» THE DATA
_ _ _ _

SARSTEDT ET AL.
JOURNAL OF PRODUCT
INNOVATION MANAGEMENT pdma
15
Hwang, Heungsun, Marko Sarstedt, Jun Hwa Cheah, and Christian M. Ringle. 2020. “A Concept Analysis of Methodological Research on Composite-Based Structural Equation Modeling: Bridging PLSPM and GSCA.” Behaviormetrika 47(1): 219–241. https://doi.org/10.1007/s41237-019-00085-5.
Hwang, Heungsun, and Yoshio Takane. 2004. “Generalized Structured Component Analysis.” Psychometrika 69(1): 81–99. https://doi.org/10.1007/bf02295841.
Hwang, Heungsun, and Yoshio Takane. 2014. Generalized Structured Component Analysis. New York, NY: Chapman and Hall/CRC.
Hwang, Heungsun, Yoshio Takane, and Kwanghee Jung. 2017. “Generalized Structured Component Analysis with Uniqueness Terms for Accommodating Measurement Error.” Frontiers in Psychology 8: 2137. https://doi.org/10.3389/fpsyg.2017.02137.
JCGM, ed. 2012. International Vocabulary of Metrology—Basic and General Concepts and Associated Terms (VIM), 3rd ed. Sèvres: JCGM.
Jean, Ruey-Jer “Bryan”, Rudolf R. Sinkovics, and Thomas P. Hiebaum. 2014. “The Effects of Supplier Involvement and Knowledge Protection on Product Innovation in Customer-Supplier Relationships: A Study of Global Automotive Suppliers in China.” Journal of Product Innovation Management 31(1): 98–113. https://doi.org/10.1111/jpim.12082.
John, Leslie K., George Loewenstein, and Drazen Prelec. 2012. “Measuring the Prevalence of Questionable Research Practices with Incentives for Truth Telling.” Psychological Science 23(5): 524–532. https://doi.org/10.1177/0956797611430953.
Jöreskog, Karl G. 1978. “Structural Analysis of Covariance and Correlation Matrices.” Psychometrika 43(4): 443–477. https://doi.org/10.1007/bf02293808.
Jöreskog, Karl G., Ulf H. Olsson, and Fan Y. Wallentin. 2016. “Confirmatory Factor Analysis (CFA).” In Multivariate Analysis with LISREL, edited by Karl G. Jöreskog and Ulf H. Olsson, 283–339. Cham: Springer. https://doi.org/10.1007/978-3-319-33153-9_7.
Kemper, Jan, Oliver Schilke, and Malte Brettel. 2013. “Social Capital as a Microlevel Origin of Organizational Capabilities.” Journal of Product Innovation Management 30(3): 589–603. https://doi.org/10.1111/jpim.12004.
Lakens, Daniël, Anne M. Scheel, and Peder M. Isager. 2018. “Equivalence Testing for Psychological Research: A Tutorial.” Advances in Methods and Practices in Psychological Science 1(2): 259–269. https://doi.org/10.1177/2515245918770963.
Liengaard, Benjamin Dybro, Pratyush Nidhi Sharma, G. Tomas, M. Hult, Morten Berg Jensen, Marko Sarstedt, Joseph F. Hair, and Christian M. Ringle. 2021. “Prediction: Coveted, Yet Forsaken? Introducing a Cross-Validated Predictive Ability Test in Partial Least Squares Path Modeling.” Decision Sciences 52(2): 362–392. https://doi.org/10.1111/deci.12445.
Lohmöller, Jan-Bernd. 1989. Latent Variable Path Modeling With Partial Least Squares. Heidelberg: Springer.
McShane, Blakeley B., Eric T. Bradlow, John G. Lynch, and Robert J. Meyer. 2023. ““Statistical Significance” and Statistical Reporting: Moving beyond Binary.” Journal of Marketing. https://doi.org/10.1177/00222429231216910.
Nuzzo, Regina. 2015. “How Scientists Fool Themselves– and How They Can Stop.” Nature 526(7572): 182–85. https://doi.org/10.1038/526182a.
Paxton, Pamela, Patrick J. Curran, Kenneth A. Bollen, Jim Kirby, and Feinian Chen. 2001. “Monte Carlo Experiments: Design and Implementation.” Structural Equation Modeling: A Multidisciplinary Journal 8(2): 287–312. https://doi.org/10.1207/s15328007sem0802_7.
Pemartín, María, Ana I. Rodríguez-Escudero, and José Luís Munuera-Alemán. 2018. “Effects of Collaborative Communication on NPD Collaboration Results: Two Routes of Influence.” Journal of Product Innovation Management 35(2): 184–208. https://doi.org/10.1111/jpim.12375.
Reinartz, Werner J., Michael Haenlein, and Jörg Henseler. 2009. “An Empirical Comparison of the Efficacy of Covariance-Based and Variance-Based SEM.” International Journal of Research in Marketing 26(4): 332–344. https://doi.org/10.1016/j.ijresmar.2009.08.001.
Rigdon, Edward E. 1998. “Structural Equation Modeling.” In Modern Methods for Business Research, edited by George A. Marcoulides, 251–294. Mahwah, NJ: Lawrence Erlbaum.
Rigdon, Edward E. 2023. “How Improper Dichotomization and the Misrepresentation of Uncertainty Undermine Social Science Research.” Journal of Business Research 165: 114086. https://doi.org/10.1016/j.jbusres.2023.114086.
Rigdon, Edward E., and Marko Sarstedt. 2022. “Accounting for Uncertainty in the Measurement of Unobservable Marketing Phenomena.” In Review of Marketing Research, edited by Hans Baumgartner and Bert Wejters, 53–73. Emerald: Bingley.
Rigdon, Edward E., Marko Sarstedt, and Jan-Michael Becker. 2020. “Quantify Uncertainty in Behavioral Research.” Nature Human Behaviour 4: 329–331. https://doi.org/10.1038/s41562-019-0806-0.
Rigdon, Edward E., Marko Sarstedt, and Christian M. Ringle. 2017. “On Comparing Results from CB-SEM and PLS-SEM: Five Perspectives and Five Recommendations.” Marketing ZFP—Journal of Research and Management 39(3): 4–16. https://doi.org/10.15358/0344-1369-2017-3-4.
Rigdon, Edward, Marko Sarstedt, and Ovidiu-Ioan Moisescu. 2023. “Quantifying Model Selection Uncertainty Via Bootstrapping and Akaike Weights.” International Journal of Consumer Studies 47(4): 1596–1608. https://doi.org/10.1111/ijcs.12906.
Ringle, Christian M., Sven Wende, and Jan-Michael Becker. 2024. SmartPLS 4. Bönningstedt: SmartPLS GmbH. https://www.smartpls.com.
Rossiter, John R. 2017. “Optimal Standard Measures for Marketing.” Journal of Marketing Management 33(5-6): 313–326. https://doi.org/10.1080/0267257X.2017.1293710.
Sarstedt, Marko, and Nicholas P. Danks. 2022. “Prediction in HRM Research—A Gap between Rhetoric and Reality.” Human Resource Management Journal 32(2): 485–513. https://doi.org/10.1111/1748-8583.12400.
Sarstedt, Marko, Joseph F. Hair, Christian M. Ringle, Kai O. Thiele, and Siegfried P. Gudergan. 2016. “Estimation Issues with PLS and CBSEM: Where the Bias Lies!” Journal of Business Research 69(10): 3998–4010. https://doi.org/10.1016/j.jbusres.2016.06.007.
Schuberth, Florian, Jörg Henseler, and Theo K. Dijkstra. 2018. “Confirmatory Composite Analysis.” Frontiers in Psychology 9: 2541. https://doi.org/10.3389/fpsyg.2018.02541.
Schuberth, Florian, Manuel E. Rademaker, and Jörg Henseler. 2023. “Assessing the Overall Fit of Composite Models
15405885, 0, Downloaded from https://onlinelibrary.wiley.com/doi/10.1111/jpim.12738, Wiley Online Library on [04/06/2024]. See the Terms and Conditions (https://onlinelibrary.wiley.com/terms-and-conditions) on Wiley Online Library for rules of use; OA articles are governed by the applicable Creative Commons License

_ _ _ _

Copy each line above exactly as it stands.

SARSTEDT ET AL.
JOURNAL OF PRODUCT
INNOVATION MANAGEMENT pdma
15
Hwang, Heungsun, Marko Sarstedt, Jun Hwa Cheah, and Christian M. Ringle. 2020. “A Concept Analysis of Methodological Research on Composite-Based Structural Equation Modeling: Bridging PLSPM and GSCA.” Behaviormetrika 47(1): 219–241. https://doi.org/10.1007/s41237-019-00085-5.
Hwang, Heungsun, and Yoshio Takane. 2004. “Generalized Structured Component Analysis.” Psychometrika 69(1): 81–99. https://doi.org/10.1007/bf02295841.
Hwang, Heungsun, and Yoshio Takane. 2014. Generalized Structured Component Analysis. New York, NY: Chapman and Hall/CRC.
Hwang, Heungsun, Yoshio Takane, and Kwanghee Jung. 2017. “Generalized Structured Component Analysis with Uniqueness Terms for Accommodating Measurement Error.” Frontiers in Psychology 8: 2137. https://doi.org/10.3389/fpsyg.2017.02137.
JCGM, ed. 2012. International Vocabulary of Metrology—Basic and General Concepts and Associated Terms (VIM), 3rd ed. Sèvres: JCGM.
Jean, Ruey-Jer “Bryan”, Rudolf R. Sinkovics, and Thomas P. Hiebaum. 2014. “The Effects of Supplier Involvement and Knowledge Protection on Product Innovation in Customer-Supplier Relationships: A Study of Global Automotive Suppliers in China.” Journal of Product Innovation Management 31(1): 98–113. https://doi.org/10.1111/jpim.12082.
John, Leslie K., George Loewenstein, and Drazen Prelec. 2012. “Measuring the Prevalence of Questionable Research Practices with Incentives for Truth Telling.” Psychological Science 23(5): 524–532. https://doi.org/10.1177/0956797611430953.
Jöreskog, Karl G. 1978. “Structural Analysis of Covariance and Correlation Matrices.” Psychometrika 43(4): 443–477. https://doi.org/10.1007/bf02293808.
Jöreskog, Karl G., Ulf H. Olsson, and Fan Y. Wallentin. 2016. “Confirmatory Factor Analysis (CFA).” In Multivariate Analysis with LISREL, edited by Karl G. Jöreskog and Ulf H. Olsson, 283–339. Cham: Springer. https://doi.org/10.1007/978-3-319-33153-9_7.
Kemper, Jan, Oliver Schilke, and Malte Brettel. 2013. “Social Capital as a Microlevel Origin of Organizational Capabilities.” Journal of Product Innovation Management 30(3): 589–603. https://doi.org/10.1111/jpim.12004.
Lakens, Daniël, Anne M. Scheel, and Peder M. Isager. 2018. “Equivalence Testing for Psychological Research: A Tutorial.” Advances in Methods and Practices in Psychological Science 1(2): 259–269. https://doi.org/10.1177/2515245918770963.
Liengaard, Benjamin Dybro, Pratyush Nidhi Sharma, G. Tomas, M. Hult, Morten Berg Jensen, Marko Sarstedt, Joseph F. Hair, and Christian M. Ringle. 2021. “Prediction: Coveted, Yet Forsaken? Introducing a Cross-Validated Predictive Ability Test in Partial Least Squares Path Modeling.” Decision Sciences 52(2): 362–392. https://doi.org/10.1111/deci.12445.
Lohmöller, Jan-Bernd. 1989. Latent Variable Path Modeling With Partial Least Squares. Heidelberg: Springer.
McShane, Blakeley B., Eric T. Bradlow, John G. Lynch, and Robert J. Meyer. 2023. ““Statistical Significance” and Statistical Reporting: Moving beyond Binary.” Journal of Marketing. https://doi.org/10.1177/00222429231216910.
Nuzzo, Regina. 2015. “How Scientists Fool Themselves– and How They Can Stop.” Nature 526(7572): 182–85. https://doi.org/10.1038/526182a.
Paxton, Pamela, Patrick J. Curran, Kenneth A. Bollen, Jim Kirby, and Feinian Chen. 2001. “Monte Carlo Experiments: Design and Implementation.” Structural Equation Modeling: A Multidisciplinary Journal 8(2): 287–312. https://doi.org/10.1207/s15328007sem0802_7.
Pemartín, María, Ana I. Rodríguez-Escudero, and José Luís Munuera-Alemán. 2018. “Effects of Collaborative Communication on NPD Collaboration Results: Two Routes of Influence.” Journal of Product Innovation Management 35(2): 184–208. https://doi.org/10.1111/jpim.12375.
Reinartz, Werner J., Michael Haenlein, and Jörg Henseler. 2009. “An Empirical Comparison of the Efficacy of Covariance-Based and Variance-Based SEM.” International Journal of Research in Marketing 26(4): 332–344. https://doi.org/10.1016/j.ijresmar.2009.08.001.
Rigdon, Edward E. 1998. “Structural Equation Modeling.” In Modern Methods for Business Research, edited by George A. Marcoulides, 251–294. Mahwah, NJ: Lawrence Erlbaum.
Rigdon, Edward E. 2023. “How Improper Dichotomization and the Misrepresentation of Uncertainty Undermine Social Science Research.” Journal of Business Research 165: 114086. https://doi.org/10.1016/j.jbusres.2023.114086.
Rigdon, Edward E., and Marko Sarstedt. 2022. “Accounting for Uncertainty in the Measurement of Unobservable Marketing Phenomena.” In Review of Marketing Research, edited by Hans Baumgartner and Bert Wejters, 53–73. Emerald: Bingley.
Rigdon, Edward E., Marko Sarstedt, and Jan-Michael Becker. 2020. “Quantify Uncertainty in Behavioral Research.” Nature Human Behaviour 4: 329–331. https://doi.org/10.1038/s41562-019-0806-0.
Rigdon, Edward E., Marko Sarstedt, and Christian M. Ringle. 2017. “On Comparing Results from CB-SEM and PLS-SEM: Five Perspectives and Five Recommendations.” Marketing ZFP—Journal of Research and Management 39(3): 4–16. https://doi.org/10.15358/0344-1369-2017-3-4.
Rigdon, Edward, Marko Sarstedt, and Ovidiu-Ioan Moisescu. 2023. “Quantifying Model Selection Uncertainty Via Bootstrapping and Akaike Weights.” International Journal of Consumer Studies 47(4): 1596–1608. https://doi.org/10.1111/ijcs.12906.
Ringle, Christian M., Sven Wende, and Jan-Michael Becker. 2024. SmartPLS 4. Bönningstedt: SmartPLS GmbH. https://www.smartpls.com.
Rossiter, John R. 2017. “Optimal Standard Measures for Marketing.” Journal of Marketing Management 33(5-6): 313–326. https://doi.org/10.1080/0267257X.2017.1293710.
Sarstedt, Marko, and Nicholas P. Danks. 2022. “Prediction in HRM Research—A Gap between Rhetoric and Reality.” Human Resource Management Journal 32(2): 485–513. https://doi.org/10.1111/1748-8583.12400.
Sarstedt, Marko, Joseph F. Hair, Christian M. Ringle, Kai O. Thiele, and Siegfried P. Gudergan. 2016. “Estimation Issues with PLS and CBSEM: Where the Bias Lies!” Journal of Business Research 69(10): 3998–4010. https://doi.org/10.1016/j.jbusres.2016.06.007.
Schuberth, Florian, Jörg Henseler, and Theo K. Dijkstra. 2018. “Confirmatory Composite Analysis.” Frontiers in Psychology 9: 2541. https://doi.org/10.3389/fpsyg.2018.02541.
Schuberth, Florian, Manuel E. Rademaker, and Jörg Henseler. 2023. “Assessing the Overall Fit of Composite Models
15405885, 0, Downloaded from https://onlinelibrary.wiley.com/doi/10.1111/jpim.12738, Wiley Online Library on [04/06/2024]. See the Terms and Conditions (https://onlinelibrary.wiley.com/terms-and-conditions) on Wiley Online Library for rules of use; OA articles are governed by the applicable Creative Commons License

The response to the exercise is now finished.